Cheap AI Models from China Attract Global Users and Reshape the Stock Market
China is reshaping the global AI market: cheap models from Chinese companies are rapidly gaining users worldwide. This is already reflected in the stock…
AI-processed from Bloomberg Tech; edited by Hamidun News
Chinese wave of cheap AI models is turning into a full-fledged economic phenomenon: new players are capturing global audience, and investors are frantically searching for the next winners on the Chinese stock market. Bloomberg reports: the token-economy revolution is already reshaping the balance of power in the global artificial intelligence industry. After it became clear to the world in early 2025 that a competitive large language model could be trained many times cheaper than American counterparts, Chinese tech companies received a powerful signal: price war is their main weapon.
Dozens of models with aggressive pricing appeared on the market: Alibaba through Qwen, Baidu with ERNIE, ByteDance with its own developments, as well as startups like Zhipu AI and Moonshot. The cost of generating a million tokens from Chinese providers is often 5–20 times lower than from OpenAI or Anthropic. It is from this price dynamics that the concept of token-economy grew.
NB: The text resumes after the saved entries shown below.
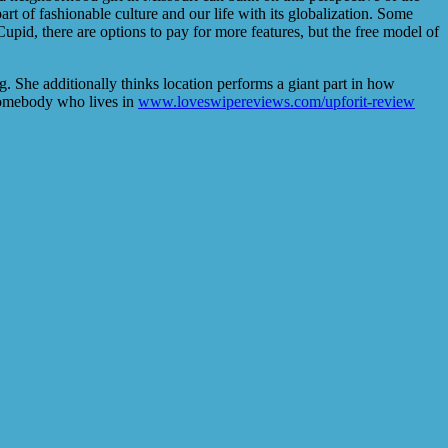
rt of fashionable culture and our life with its globalization. Some
pid, there are options to pay for more features, but the free model of
. She additionally thinks location performs a giant part in how
n somebody who lives in
www.loveswipereviews.com/upforit-review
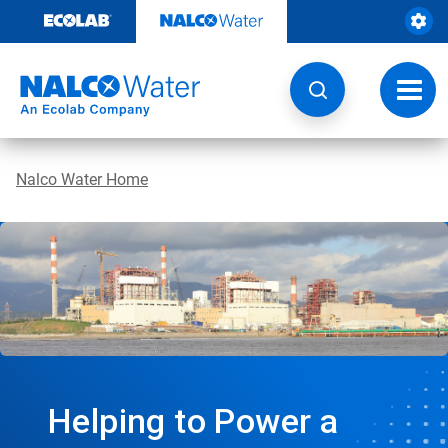
Skip
to
content
Toggl
navig
Nalco Water Home
Helping to Power a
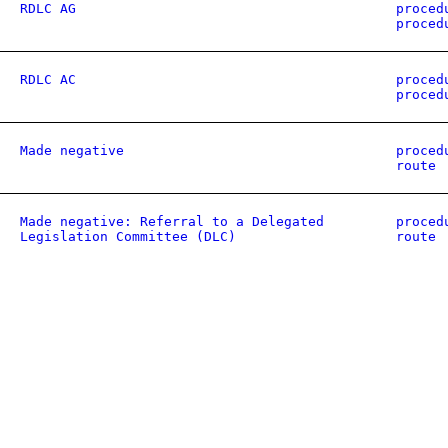
RDLC AG
proced
proced
RDLC AC
proced
proced
Made negative
proced
route
Made negative: Referral to a Delegated
proced
Legislation Committee (DLC)
route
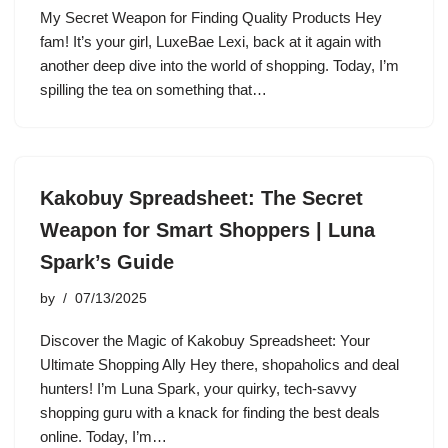
My Secret Weapon for Finding Quality Products Hey
fam! It’s your girl, LuxeBae Lexi, back at it again with
another deep dive into the world of shopping. Today, I’m
spilling the tea on something that…
Kakobuy Spreadsheet: The Secret
Weapon for Smart Shoppers | Luna
Spark’s Guide
by
07/13/2025
Discover the Magic of Kakobuy Spreadsheet: Your
Ultimate Shopping Ally Hey there, shopaholics and deal
hunters! I’m Luna Spark, your quirky, tech-savvy
shopping guru with a knack for finding the best deals
online. Today, I’m…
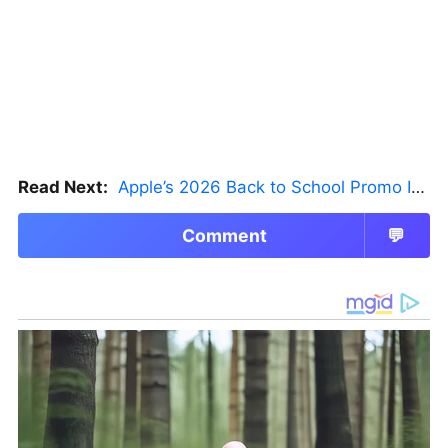
Read Next:
Apple’s 2026 Back to School Promo Is Live — But There’s a Catch
Comment
💬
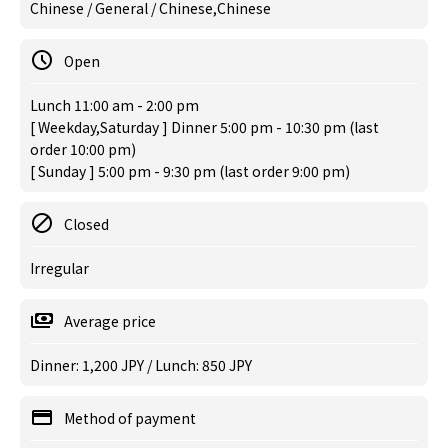
Chinese / General / Chinese,Chinese
Open
Lunch 11:00 am - 2:00 pm
[ Weekday,Saturday ] Dinner 5:00 pm - 10:30 pm (last
order 10:00 pm)
[ Sunday ] 5:00 pm - 9:30 pm (last order 9:00 pm)
Closed
Irregular
Average price
Dinner: 1,200 JPY / Lunch: 850 JPY
Method of payment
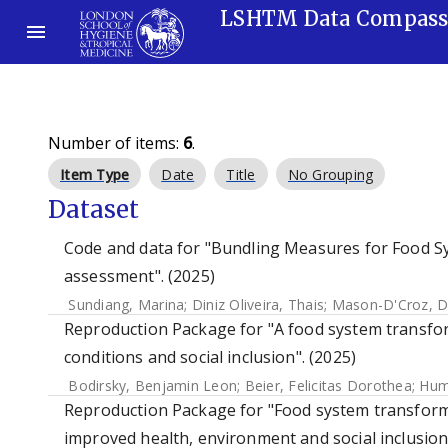
LSHTM Data Compas
Number of items:
6
.
Item Type
Date
Title
No Grouping
Dataset
Code and data for "Bundling Measures for Food S
assessment". (2025)
Sundiang, Marina
;
Diniz Oliveira, Thais
;
Mason-D'Croz, D
Reproduction Package for "A food system transfo
conditions and social inclusion". (2025)
Bodirsky, Benjamin Leon
;
Beier, Felicitas Dorothea
;
Hum
Reproduction Package for "Food system transform
improved health, environment and social inclusion"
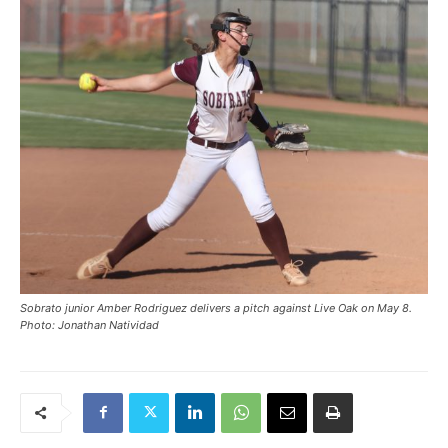
Sobrato junior Amber Rodriguez delivers a pitch against Live Oak on May 8.
Photo: Jonathan Natividad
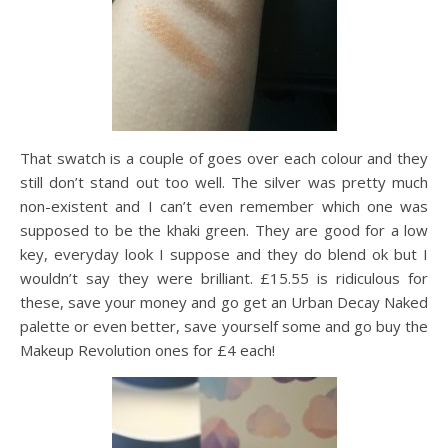
That swatch is a couple of goes over each colour and they
still don’t stand out too well. The silver was pretty much
non-existent and I can’t even remember which one was
supposed to be the khaki green. They are good for a low
key, everyday look I suppose and they do blend ok but I
wouldn’t say they were brilliant. £15.55 is ridiculous for
these, save your money and go get an Urban Decay Naked
palette or even better, save yourself some and go buy the
Makeup Revolution ones for £4 each!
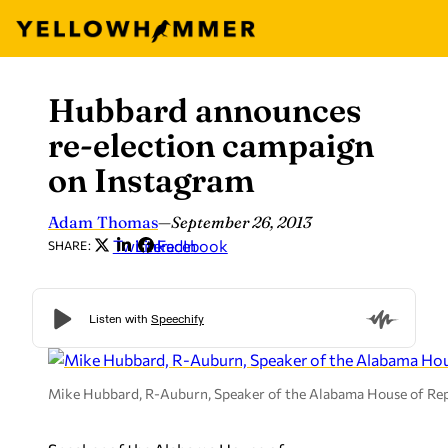
Hubbard announces
Skip
to
re-election campaign
content
on Instagram
Adam Thomas
—
September 26, 2013
Twitter
LinkedIn
Facebook
SHARE:
Mike Hubbard, R-Auburn, Speaker of the Alabama House of Rep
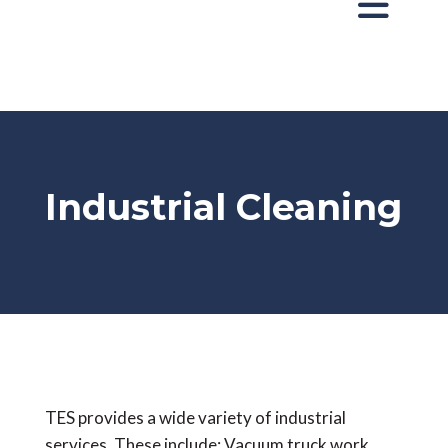
Industrial Cleaning
TES provides a wide variety of industrial
services. These include: Vacuum truck work,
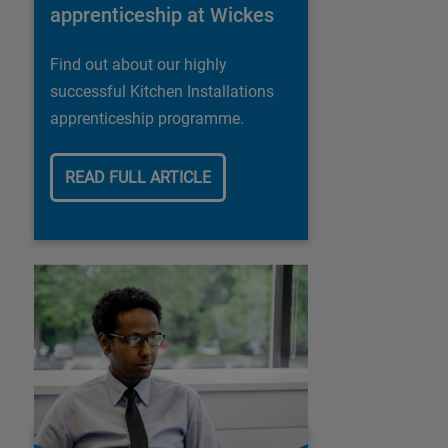
apprenticeship at Wickes
Find out about our highly
successful Kitchen Installations
apprenticeship programme.
READ FULL ARTICLE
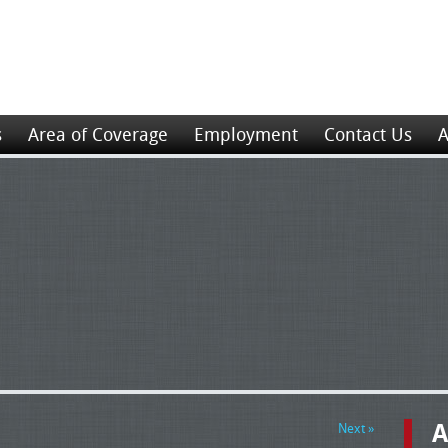
s
Area of Coverage
Employment
Contact Us
A
A
Next »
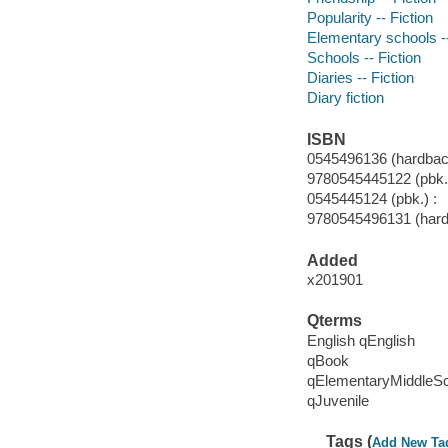
Popularity -- Fiction
Elementary schools --
Schools -- Fiction
Diaries -- Fiction
Diary fiction
ISBN
0545496136 (hardbac
9780545445122 (pbk.)
0545445124 (pbk.) :
9780545496131 (har
Added
x201901
Qterms
English qEnglish
qBook
qElementaryMiddleS
qJuvenile
Tags (
Add New Ta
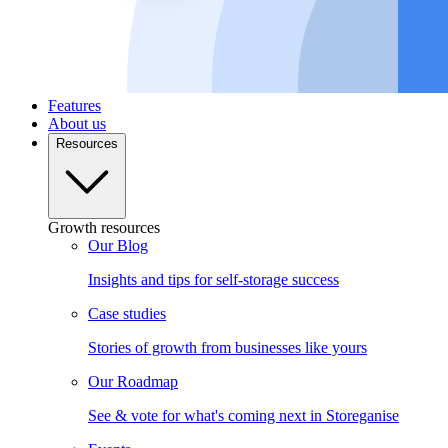
Features
About us
Resources
Growth resources
Our Blog
Insights and tips for self-storage success
Case studies
Stories of growth from businesses like yours
Our Roadmap
See & vote for what's coming next in Storeganise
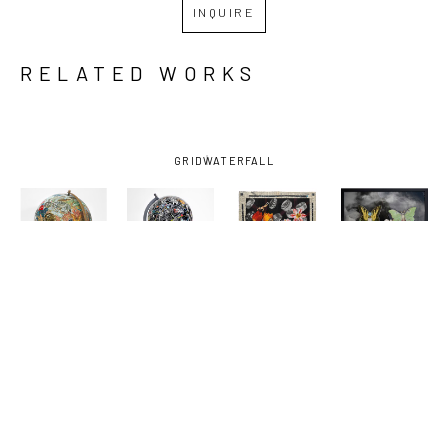
INQUIRE
RELATED WORKS
GRID
WATERFALL
KELLY 
KELLY 
KELLY 
KELLY 
MORAN
, 
MORAN
, 
MORAN
, 
MORAN
, 
ANIMAL 
BUCK AND 
DEATHS 
FRIENDS
, 
KINGDOM
, 
SOME 
DOOR
, 
2025
2025
FRIENDS 
2025
AND FOES 
1
, 2025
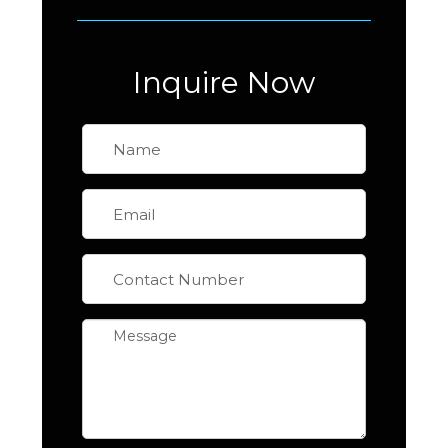
Inquire Now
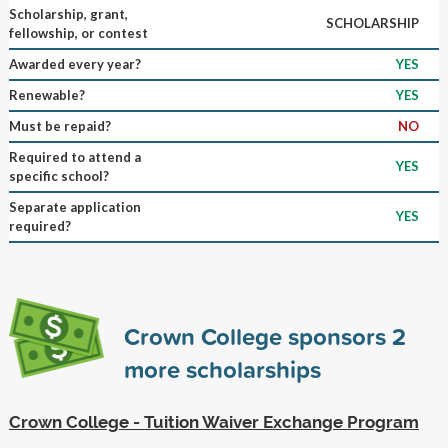
Scholarship, grant,
SCHOLARSHIP
fellowship, or contest
Awarded every year?
YES
Renewable?
YES
Must be repaid?
NO
Required to attend a
YES
specific school?
Separate application
YES
required?
Crown College sponsors
2
more scholarships
Crown College - Tuition Waiver Exchange Program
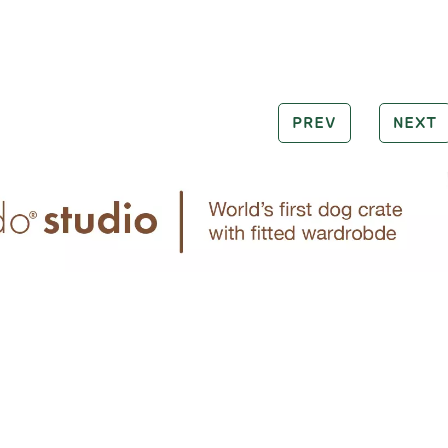
PREV
NEXT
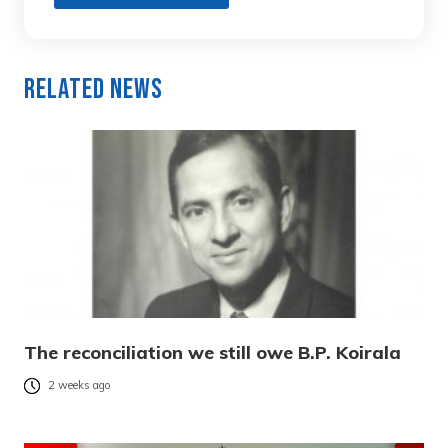
Related News
The reconciliation we still owe B.P. Koirala
2 weeks ago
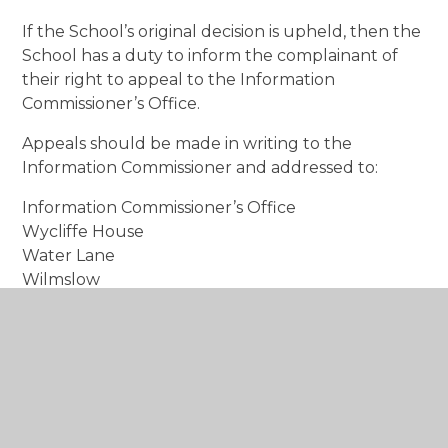
If the School’s original decision is upheld, then the
School has a duty to inform the complainant of
their right to appeal to the Information
Commissioner’s Office.
Appeals should be made in writing to the
Information Commissioner and addressed to:
Information Commissioner’s Office
Wycliffe House
Water Lane
Wilmslow
Cheshire
SK9 5AF
Freedom of Information Policy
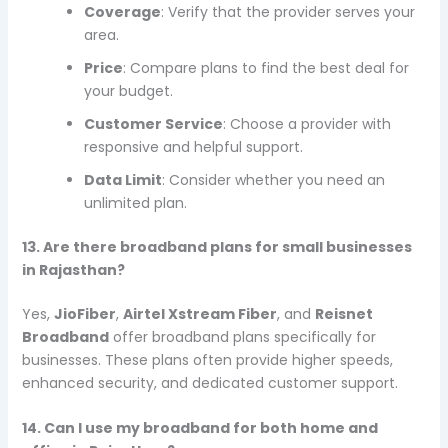
Coverage
: Verify that the provider serves your
area.
Price
: Compare plans to find the best deal for
your budget.
Customer Service
: Choose a provider with
responsive and helpful support.
Data Limit
: Consider whether you need an
unlimited plan.
13. Are there broadband plans for small businesses
in Rajasthan?
Yes,
JioFiber
,
Airtel Xstream Fiber
, and
Reisnet
Broadband
offer broadband plans specifically for
businesses. These plans often provide higher speeds,
enhanced security, and dedicated customer support.
14. Can I use my broadband for both home and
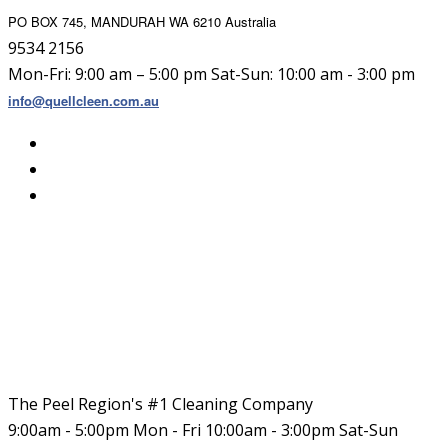
PO BOX 745, MANDURAH WA 6210 Australia
9534 2156
Mon-Fri: 9:00 am – 5:00 pm Sat-Sun: 10:00 am - 3:00 pm
info@quellcleen.com.au
The Peel Region's #1 Cleaning Company
9:00am - 5:00pm Mon - Fri 10:00am - 3:00pm Sat-Sun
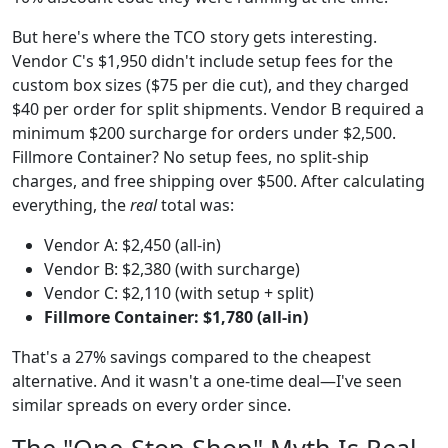
But here's where the TCO story gets interesting.
Vendor C's $1,950 didn't include setup fees for the
custom box sizes ($75 per die cut), and they charged
$40 per order for split shipments. Vendor B required a
minimum $200 surcharge for orders under $2,500.
Fillmore Container? No setup fees, no split-ship
charges, and free shipping over $500. After calculating
everything, the
real
total was:
Vendor A: $2,450 (all-in)
Vendor B: $2,380 (with surcharge)
Vendor C: $2,110 (with setup + split)
Fillmore Container: $1,780 (all-in)
That's a 27% savings compared to the cheapest
alternative. And it wasn't a one-time deal—I've seen
similar spreads on every order since.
Its essence is simple: when inference becomes cheaper, the number of requests grows exponentially. Developers who previously couldn't afford AI integration into their product due to high API costs are now launching applications, agents, automations. The market expands not at the expense of richer users, but at the expense of everyone else — and Chinese providers were the first to ride this wave.
Global reach is not just a marketing thesis. According to analysts, Chinese models are actively used in Southeast Asia, India, Latin America and Arab countries, where price sensitivity is particularly high. APIs from Alibaba Cloud or Baidu cost literally pennies compared to Western alternatives, and the quality gap has practically disappeared.
Companies are adapting models for local languages, which further accelerates penetration. Stock market reaction turned out to be quite expected. Shares of companies that either develop their own models or build infrastructure for their delivery are sharply revalued.
Particularly notable gains among cloud computing suppliers, among corporations that have embedded AI functions into mass-market products — from e-commerce to educational platforms. The Chinese analogue of the "Magnificent 7" appears to be already forming, though its composition has not yet settled. In parallel, the geopolitical dimension is intensifying.
The US continues to tighten export controls on high-performance chips, hoping to slow Chinese development. However, the effect turns out to be ambiguous: restrictions force Chinese companies to develop more efficient algorithms and architectures. A deficit of computational resources has turned into a stimulus for engineering ingenuity.
The American companies' monopoly on frontier model development is gradually being destroyed — not because someone created something revolutionary, but because price itself has become a competitive advantage. For businesses around the world, there is now a real choice between expensive Western APIs and cheap but fully productive Chinese counterparts. The question is no longer who has the smartest model — the question is who will first build the infrastructure to deliver intelligence at prices that will make it accessible to the next billion users.